■ **TASK GOAL**: With the string "lines" as the filter, copy each matching line from the records.

■ **INPUT**:
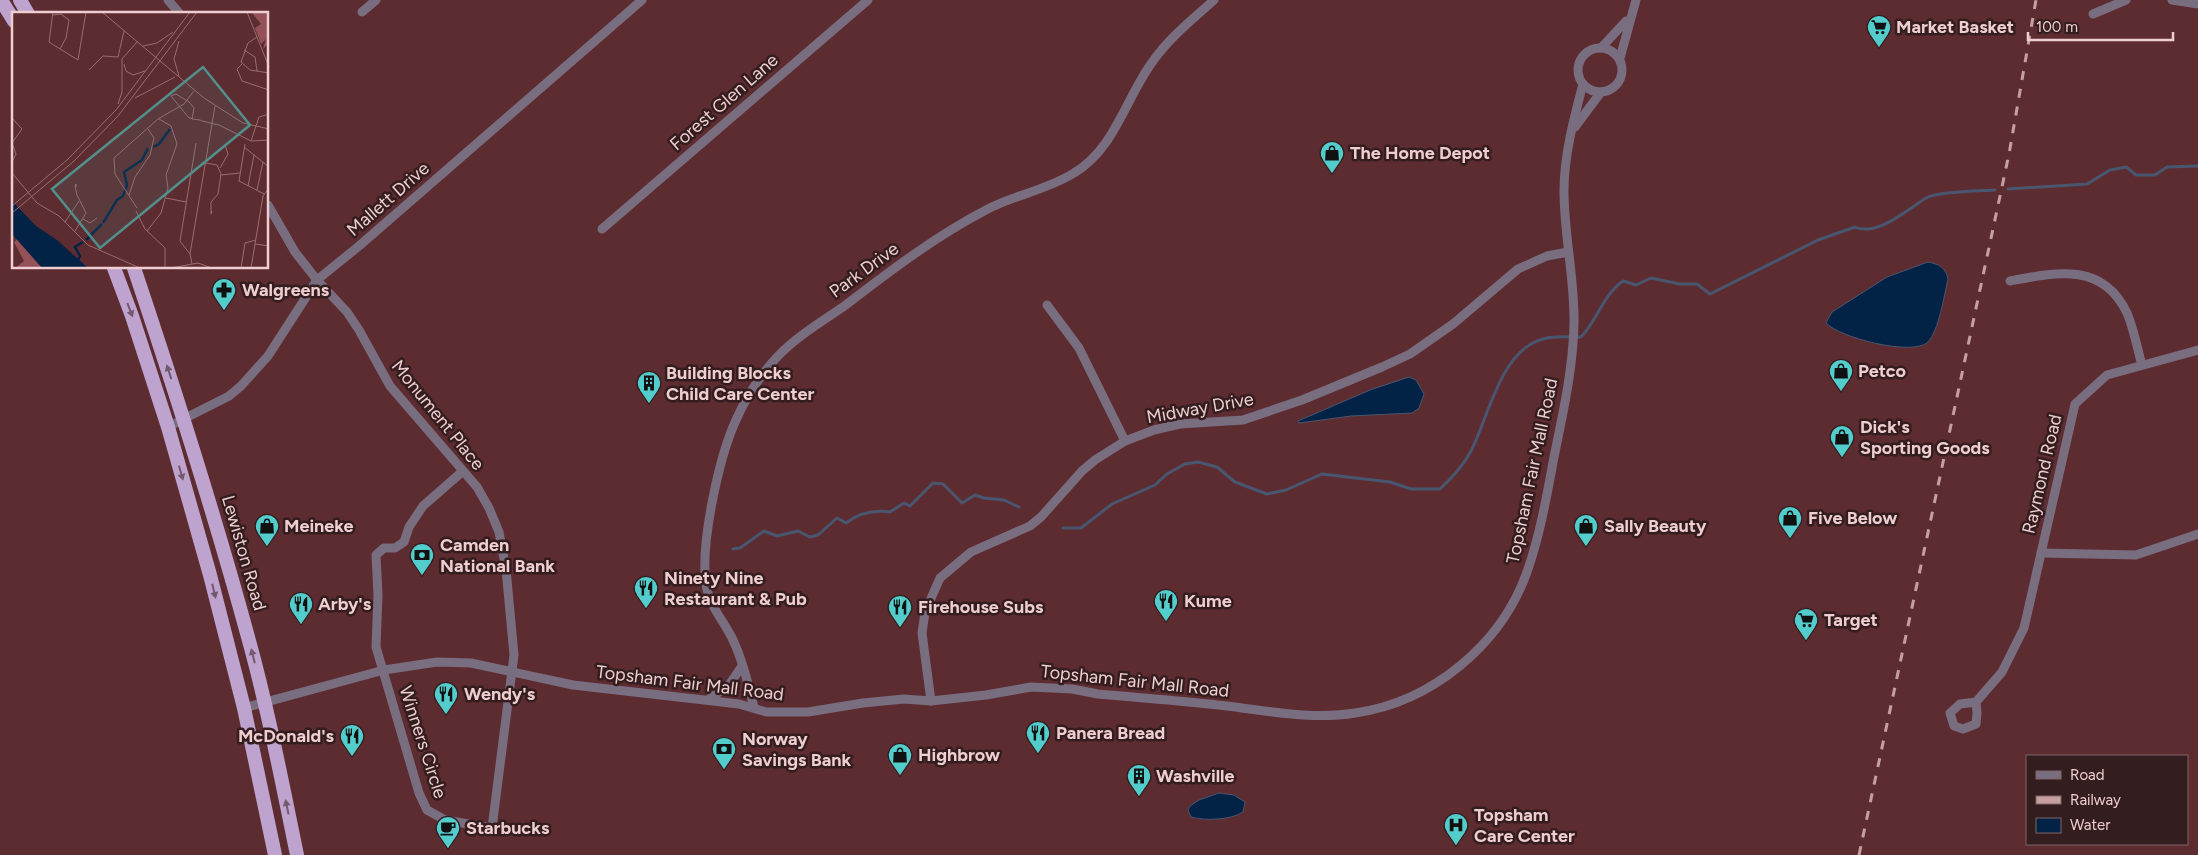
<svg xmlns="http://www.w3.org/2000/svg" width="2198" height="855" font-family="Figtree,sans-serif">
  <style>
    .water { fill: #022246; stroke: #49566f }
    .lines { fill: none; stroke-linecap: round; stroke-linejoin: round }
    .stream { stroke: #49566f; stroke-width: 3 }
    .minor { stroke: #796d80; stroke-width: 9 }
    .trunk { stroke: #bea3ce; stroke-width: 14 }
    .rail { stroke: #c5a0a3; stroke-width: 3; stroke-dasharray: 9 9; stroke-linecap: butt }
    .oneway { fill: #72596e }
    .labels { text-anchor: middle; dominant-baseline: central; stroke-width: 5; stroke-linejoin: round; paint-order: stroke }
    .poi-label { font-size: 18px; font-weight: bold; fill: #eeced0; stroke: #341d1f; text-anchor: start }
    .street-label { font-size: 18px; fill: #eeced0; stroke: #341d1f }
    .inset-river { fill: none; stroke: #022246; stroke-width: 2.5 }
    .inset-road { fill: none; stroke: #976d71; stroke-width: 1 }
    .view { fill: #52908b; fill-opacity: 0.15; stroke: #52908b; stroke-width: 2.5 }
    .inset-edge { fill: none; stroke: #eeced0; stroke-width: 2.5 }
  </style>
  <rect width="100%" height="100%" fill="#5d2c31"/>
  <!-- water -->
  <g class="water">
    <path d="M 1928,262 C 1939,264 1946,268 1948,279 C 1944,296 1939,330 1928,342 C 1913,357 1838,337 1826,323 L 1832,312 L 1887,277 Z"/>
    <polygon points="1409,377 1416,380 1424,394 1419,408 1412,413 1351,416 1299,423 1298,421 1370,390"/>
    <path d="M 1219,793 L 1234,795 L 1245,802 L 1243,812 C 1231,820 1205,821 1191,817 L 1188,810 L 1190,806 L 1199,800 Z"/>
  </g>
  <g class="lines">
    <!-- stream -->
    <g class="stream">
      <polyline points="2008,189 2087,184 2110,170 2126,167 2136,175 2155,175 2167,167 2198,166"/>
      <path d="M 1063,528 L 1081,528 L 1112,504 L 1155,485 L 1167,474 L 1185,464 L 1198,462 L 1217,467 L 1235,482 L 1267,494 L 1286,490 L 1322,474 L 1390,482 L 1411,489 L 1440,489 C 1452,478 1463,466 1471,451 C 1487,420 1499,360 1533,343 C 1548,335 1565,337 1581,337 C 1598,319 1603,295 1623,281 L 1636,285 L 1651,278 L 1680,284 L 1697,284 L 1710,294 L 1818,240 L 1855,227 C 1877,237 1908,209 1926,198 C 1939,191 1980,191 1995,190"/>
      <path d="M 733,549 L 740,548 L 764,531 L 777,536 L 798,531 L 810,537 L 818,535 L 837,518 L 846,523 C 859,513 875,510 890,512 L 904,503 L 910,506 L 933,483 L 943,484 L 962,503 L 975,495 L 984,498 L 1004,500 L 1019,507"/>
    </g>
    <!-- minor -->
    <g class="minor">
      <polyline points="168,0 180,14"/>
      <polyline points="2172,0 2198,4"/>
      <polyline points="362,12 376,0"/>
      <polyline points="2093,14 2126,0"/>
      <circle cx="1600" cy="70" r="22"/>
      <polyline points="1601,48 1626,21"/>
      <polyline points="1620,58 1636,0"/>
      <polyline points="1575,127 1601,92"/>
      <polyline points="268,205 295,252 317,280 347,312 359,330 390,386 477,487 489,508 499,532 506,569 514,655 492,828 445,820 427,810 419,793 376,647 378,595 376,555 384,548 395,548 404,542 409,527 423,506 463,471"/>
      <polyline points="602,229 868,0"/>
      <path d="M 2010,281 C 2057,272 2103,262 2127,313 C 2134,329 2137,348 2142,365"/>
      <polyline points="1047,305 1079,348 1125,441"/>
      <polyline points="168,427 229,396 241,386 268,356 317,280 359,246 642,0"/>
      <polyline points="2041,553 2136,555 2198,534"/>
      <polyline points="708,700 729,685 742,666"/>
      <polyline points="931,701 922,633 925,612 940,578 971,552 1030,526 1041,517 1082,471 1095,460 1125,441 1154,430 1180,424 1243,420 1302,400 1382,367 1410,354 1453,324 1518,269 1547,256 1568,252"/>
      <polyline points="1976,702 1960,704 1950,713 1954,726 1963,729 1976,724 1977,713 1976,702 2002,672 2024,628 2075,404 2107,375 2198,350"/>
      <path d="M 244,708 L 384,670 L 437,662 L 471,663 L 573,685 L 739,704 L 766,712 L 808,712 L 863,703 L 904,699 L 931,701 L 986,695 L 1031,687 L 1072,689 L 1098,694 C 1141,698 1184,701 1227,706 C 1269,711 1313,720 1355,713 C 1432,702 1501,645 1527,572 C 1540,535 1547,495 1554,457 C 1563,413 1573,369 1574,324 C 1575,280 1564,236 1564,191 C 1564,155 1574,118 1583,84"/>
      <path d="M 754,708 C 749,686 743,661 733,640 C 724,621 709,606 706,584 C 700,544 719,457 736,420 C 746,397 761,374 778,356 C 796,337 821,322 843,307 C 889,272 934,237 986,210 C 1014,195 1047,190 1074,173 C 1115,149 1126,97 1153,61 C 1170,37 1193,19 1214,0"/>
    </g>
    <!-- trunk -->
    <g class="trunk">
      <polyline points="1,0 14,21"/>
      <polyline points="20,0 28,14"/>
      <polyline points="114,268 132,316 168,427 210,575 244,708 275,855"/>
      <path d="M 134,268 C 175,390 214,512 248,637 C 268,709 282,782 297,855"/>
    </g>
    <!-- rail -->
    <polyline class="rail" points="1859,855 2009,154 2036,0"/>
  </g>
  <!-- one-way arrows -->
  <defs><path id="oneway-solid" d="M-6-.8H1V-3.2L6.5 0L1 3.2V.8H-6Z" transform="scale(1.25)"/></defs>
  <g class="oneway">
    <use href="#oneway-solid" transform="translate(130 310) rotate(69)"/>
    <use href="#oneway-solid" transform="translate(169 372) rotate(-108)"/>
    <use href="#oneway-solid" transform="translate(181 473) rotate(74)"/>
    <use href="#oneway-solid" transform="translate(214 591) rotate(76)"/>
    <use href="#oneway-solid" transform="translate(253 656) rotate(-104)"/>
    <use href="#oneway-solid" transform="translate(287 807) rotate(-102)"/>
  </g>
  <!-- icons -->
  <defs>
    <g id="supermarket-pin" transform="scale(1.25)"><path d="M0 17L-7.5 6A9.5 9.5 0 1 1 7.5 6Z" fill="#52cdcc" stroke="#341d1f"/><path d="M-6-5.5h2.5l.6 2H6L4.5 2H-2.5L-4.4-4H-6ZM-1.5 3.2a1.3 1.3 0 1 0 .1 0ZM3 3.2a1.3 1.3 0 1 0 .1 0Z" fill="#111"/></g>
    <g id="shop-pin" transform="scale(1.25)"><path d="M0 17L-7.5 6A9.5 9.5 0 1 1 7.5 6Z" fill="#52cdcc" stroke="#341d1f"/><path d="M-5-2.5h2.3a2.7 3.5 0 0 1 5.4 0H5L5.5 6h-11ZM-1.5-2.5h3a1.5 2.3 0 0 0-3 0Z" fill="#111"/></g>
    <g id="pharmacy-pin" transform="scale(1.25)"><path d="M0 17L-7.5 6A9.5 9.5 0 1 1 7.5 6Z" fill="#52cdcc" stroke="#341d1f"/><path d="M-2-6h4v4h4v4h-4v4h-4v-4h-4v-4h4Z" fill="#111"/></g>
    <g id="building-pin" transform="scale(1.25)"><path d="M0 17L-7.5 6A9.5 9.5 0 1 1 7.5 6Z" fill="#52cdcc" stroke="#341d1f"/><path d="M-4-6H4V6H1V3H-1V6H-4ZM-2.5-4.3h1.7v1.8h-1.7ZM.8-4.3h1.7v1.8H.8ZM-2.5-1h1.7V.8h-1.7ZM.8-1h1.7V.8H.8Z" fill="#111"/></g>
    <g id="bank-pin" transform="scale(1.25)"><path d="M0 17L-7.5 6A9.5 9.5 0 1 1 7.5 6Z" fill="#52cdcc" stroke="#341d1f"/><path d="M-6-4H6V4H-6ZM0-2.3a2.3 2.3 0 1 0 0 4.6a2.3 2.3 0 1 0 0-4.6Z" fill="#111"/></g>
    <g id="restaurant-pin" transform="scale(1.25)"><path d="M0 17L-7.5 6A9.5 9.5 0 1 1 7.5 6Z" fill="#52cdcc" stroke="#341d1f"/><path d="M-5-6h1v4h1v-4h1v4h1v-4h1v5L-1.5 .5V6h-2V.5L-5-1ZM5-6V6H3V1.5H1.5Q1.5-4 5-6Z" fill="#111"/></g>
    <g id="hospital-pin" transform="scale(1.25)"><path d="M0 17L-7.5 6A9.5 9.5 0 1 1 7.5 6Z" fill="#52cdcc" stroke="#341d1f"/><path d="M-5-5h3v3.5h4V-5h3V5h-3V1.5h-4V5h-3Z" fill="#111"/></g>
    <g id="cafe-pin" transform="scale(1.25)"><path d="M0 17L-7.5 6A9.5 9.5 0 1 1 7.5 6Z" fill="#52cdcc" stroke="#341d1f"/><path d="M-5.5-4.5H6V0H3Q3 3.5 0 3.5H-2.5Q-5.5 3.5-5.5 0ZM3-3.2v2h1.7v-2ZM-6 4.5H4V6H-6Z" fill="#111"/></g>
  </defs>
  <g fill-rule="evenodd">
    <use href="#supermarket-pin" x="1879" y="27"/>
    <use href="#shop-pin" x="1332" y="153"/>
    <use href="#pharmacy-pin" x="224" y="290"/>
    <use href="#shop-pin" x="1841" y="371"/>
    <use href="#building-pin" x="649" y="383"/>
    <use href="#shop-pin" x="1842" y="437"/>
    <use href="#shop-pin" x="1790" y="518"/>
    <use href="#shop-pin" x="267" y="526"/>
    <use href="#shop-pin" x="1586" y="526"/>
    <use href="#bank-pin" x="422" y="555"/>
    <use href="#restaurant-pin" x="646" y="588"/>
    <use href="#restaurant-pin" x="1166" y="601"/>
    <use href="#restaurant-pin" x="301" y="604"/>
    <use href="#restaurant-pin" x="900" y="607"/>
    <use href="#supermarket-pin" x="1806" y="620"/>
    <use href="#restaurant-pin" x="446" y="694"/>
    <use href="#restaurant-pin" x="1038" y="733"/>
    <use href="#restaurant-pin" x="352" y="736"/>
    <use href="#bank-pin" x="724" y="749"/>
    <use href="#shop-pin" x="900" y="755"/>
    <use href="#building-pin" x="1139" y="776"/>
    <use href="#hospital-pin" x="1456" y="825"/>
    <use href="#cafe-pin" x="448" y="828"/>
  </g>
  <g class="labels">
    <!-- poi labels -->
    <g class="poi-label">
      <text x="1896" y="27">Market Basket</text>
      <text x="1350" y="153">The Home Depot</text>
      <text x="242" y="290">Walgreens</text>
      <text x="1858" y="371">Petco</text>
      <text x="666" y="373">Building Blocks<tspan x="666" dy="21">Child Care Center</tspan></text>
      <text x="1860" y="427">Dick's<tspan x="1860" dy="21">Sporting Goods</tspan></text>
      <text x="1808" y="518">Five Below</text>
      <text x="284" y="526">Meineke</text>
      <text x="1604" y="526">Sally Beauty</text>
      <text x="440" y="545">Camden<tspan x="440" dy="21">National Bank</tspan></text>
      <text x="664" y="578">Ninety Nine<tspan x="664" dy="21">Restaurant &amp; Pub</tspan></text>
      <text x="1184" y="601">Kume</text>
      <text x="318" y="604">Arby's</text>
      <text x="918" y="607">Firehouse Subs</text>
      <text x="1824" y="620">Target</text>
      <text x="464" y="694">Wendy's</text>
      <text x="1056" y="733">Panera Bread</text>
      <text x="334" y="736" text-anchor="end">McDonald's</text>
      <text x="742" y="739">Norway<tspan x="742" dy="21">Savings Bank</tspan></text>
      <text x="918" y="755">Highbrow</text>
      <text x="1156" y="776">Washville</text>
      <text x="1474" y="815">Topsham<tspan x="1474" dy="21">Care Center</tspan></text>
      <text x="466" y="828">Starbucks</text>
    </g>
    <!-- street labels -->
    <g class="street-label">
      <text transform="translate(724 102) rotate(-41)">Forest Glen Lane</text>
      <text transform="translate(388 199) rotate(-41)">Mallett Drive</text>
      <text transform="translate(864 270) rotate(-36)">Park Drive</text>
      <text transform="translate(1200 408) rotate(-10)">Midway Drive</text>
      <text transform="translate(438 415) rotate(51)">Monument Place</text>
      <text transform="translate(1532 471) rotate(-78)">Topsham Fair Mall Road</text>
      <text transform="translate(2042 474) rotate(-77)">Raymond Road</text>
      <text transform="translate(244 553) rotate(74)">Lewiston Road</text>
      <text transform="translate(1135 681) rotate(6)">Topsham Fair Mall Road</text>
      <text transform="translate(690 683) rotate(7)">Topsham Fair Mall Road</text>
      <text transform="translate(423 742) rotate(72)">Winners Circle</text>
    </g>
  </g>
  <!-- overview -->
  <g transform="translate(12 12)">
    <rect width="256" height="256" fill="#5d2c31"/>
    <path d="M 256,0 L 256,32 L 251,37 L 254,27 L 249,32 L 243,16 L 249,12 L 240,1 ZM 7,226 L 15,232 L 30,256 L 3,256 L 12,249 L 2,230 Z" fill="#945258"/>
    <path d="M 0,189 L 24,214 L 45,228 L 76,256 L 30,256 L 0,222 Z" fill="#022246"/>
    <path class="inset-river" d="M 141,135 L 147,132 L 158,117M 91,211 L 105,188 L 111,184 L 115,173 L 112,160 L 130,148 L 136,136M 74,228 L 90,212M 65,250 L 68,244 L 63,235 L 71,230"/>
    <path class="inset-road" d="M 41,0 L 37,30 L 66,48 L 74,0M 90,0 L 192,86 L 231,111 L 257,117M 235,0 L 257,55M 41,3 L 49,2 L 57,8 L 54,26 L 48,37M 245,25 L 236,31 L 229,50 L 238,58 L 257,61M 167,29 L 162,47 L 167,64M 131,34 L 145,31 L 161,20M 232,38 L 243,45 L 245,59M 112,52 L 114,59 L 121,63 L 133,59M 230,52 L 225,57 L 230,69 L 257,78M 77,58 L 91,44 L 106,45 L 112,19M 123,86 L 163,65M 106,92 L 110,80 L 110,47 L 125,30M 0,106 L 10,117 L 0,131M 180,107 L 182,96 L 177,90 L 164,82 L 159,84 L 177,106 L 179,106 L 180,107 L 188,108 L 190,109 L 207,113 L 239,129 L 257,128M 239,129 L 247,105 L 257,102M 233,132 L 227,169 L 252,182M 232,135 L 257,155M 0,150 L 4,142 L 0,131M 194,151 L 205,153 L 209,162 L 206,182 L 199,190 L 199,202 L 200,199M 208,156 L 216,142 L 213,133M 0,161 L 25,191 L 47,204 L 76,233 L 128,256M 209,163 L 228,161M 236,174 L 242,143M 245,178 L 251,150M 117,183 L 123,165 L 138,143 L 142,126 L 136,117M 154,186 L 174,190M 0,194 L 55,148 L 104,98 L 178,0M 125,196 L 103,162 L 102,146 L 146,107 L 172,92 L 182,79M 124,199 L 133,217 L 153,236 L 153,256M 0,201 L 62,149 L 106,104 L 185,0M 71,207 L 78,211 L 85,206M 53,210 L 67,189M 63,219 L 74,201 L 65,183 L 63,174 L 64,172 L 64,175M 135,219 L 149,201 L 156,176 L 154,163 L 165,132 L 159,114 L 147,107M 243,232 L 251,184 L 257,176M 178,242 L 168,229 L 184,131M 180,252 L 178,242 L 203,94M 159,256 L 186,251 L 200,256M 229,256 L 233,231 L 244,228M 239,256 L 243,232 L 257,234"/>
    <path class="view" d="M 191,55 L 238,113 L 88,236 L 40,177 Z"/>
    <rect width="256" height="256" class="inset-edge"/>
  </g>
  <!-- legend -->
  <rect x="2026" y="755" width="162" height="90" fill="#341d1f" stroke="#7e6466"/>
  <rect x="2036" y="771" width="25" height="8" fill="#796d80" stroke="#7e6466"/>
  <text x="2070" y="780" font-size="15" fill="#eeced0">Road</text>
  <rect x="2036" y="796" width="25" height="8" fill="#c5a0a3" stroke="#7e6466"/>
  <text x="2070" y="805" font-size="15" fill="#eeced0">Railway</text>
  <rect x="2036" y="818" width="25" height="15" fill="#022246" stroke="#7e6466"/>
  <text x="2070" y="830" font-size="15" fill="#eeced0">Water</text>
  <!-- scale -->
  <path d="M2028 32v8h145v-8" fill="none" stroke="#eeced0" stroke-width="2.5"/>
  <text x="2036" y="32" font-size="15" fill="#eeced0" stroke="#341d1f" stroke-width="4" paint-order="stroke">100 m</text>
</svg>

■ **RESULT OF THIS EXERCISE**:
    .lines { fill: none; stroke-linecap: round; stroke-linejoin: round }
  <g class="lines">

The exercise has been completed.